Practice this topic in a realistic system design interview
Three-Phase Commit (3PC) is an atomic commit protocol designed to reduce the blocking problem in Two-Phase Commit.
In 2PC, a participant that has voted yes is stuck if the coordinator disappears before delivering the final decision. It cannot safely commit or abort on its own, so it waits, often while holding locks. 3PC inserts an extra phase between "everyone voted yes" and "commit now" so that participants have enough information to make progress without the coordinator.
3PC is rarely used in production. Its non-blocking behavior depends on strong assumptions: bounded message delays, reliable failure detection, fail-stop processes, and no network partitions. Real networks usually do not satisfy those assumptions. The protocol is still worth understanding because it makes the relationship between atomic commit, blocking, and timing assumptions explicit.
In 2PC, the dangerous state is prepared, also called in doubt.
A prepared participant knows only part of the story.

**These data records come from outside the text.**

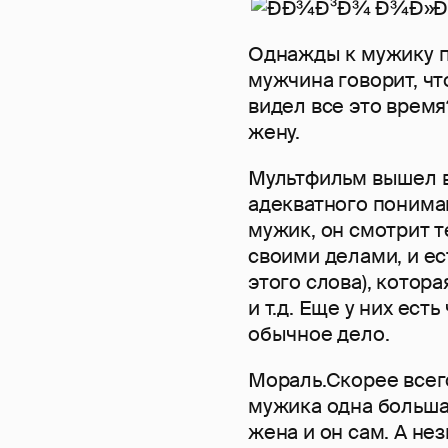
Однажды к мужику п
мужчина говорит, что
видел все это время
жену.
Мультфильм вышел в
адекватного понима
мужик, он смотрит т
своими делами, и ес
этого слова), котора
и т.д. Еще у них ест
обычное дело.
Мораль.Скорее всего
мужика одна большая
жена и он сам. А не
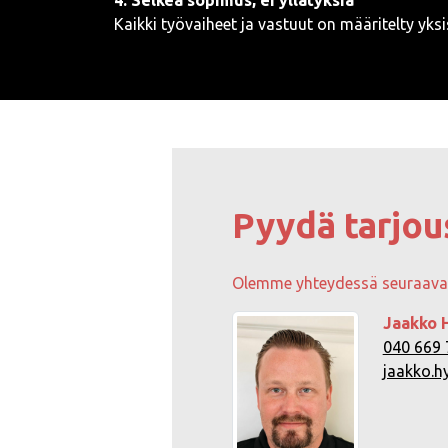
Kaikki työvaiheet ja vastuut on määritelty yk
Pyydä tarjou
Olemme yhteydessä seuraavan
Jaakko 
040 669 
jaakko.h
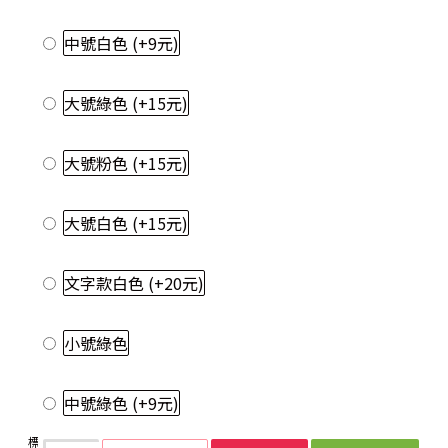
中號白色
(+9元)
大號綠色
(+15元)
大號粉色
(+15元)
大號白色
(+15元)
文字款白色
(+20元)
小號綠色
中號綠色
(+9元)
標籤：
磨砂
鉛筆盒
簡約
素色
半透明
多功能
收納盒
分隔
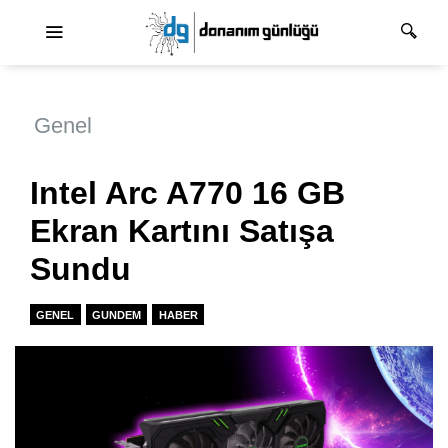
Ana dolaşım
Genel
Intel Arc A770 16 GB
Ekran Kartını Satışa
Sundu
GENEL
GUNDEM
HABER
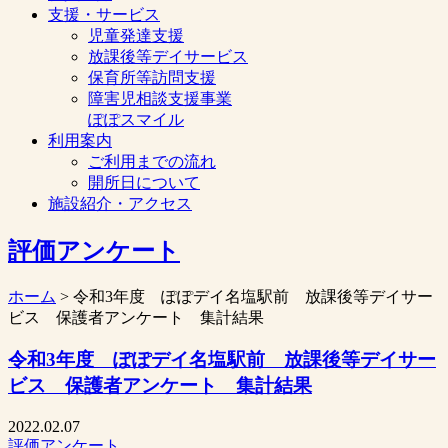
支援・サービス
児童発達支援
放課後等デイサービス
保育所等訪問支援
障害児相談支援事業
ぽぽスマイル
利用案内
ご利用までの流れ
開所日について
施設紹介・アクセス
評価アンケート
ホーム
> 令和3年度 ぽぽデイ名塩駅前 放課後等デイサー
ビス 保護者アンケート 集計結果
令和3年度 ぽぽデイ名塩駅前 放課後等デイサー
ビス 保護者アンケート 集計結果
2022.02.07
評価アンケート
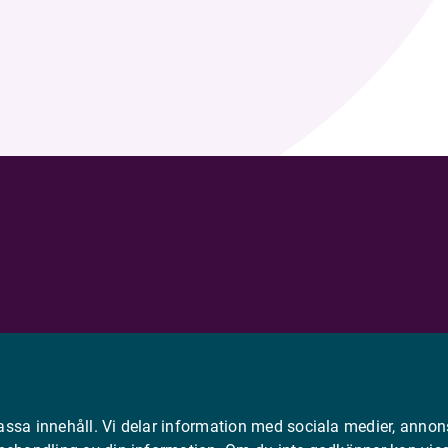
assa innehåll. Vi delar information med sociala medier, annon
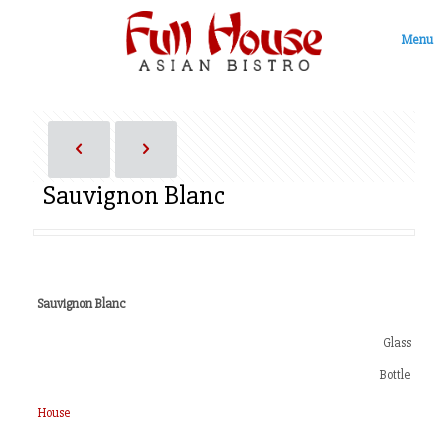
Menu
Sauvignon Blanc
Sauvignon Blanc
Glass
Bottle
House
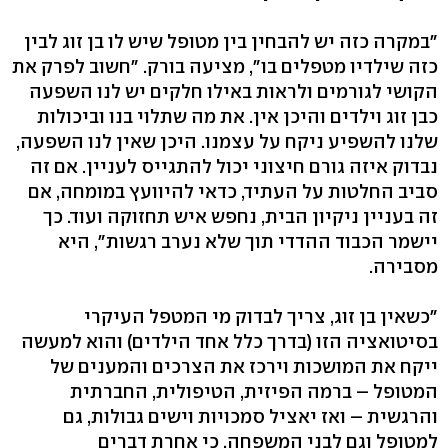
"במקרה כזה יש להבחין בין מטופל שיש לו בן זוג לבין
כזה שילדיו מטפלים בו", מציעה בורק. "חשוב לפרק את
הקושי לגורמים ולראות באילו חלקים יש לנו השפעה
כבן זוג וילדים והיכן אין. את מה שתלוי בנו וביכולות
שלנו להשפיע ניקח על עצמנו. היכן שאין לנו השפעה,
נבדוק איזה גורם חיצוני יכול להתגייס לעניין. אם זה
סביב החלטות על העתיד, כדאי להיוועץ במומחה, אם
זה בעניין ניקיון הבית, נחפש איש תחזוקה ועוד. כך
יישמר הכבוד ההדדי תוך שלא נערב רגשות", היא
מסבירה.
"כשאין בן זוג, צריך לבדוק מי המטפל העיקרי
בסיטואציה הזו (בדרך כלל אחד הילדים) והוא למעשה
ייקח את המושכות וירכז את הצרכים והמענים של
המטופל – ברמה הפיזית, הטיפולית, החברתית
והרגשית – ואז יאציל סמכויות וישים גבולות, גם
למטופל וגם לבני המשפחה, כי אחרת דברים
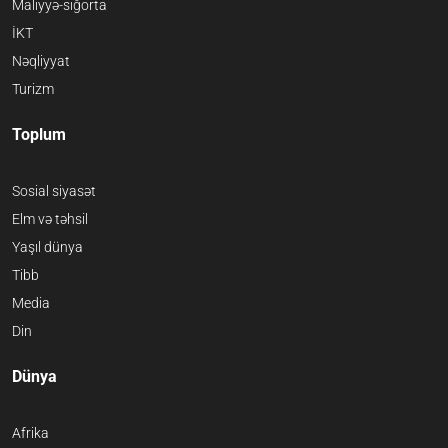
Maliyyə-sığorta
İKT
Nəqliyyat
Turizm
Toplum
Sosial siyasət
Elm və təhsil
Yaşıl dünya
Tibb
Media
Din
Dünya
Afrika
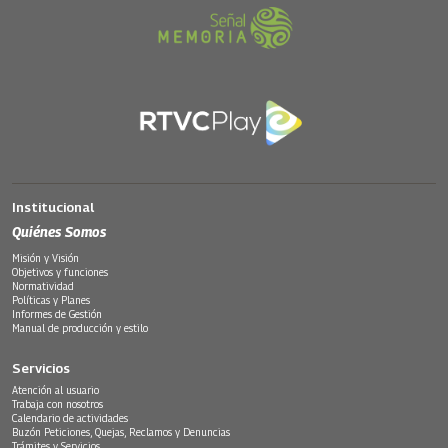
Institucional
Quiénes Somos
Misión y Visión
Objetivos y funciones
Normatividad
Políticas y Planes
Informes de Gestión
Manual de producción y estilo
Servicios
Atención al usuario
Trabaja con nosotros
Calendario de actividades
Buzón Peticiones, Quejas, Reclamos y Denuncias
Trámites y Servicios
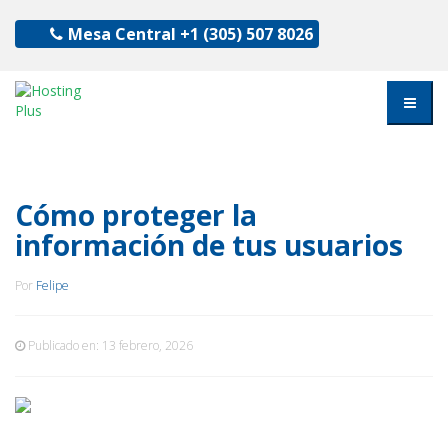
Mesa Central
+1 (305) 507 8026
Cómo proteger la
información de tus usuarios
Por
Felipe
Publicado en:
13 febrero, 2026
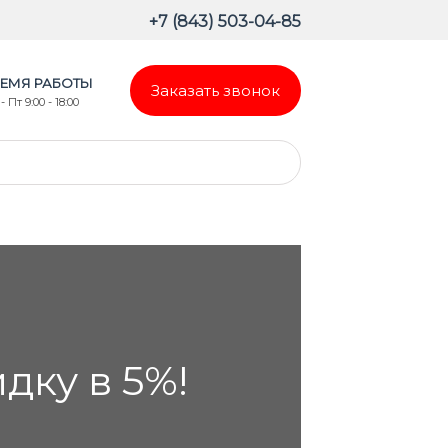
+7 (843) 503-04-85
ЕМЯ РАБОТЫ
Заказать звонок
- Пт 9:00 - 18:00
ку в 5%!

| What It Knows | What It Does Not Know |
|---|---|
| It voted yes | Whether every other participant voted yes |
| It can commit if told to commit | Whether the coordinator decided commit or abort |
| It must follow the final decision | Whether another participant already received that decision |
If participants knew that everyone had voted yes before the coordinator failed, commit would be safe. If they knew that not everyone had voted yes, abort would be safe.
3PC adds a phase to communicate exactly that missing information.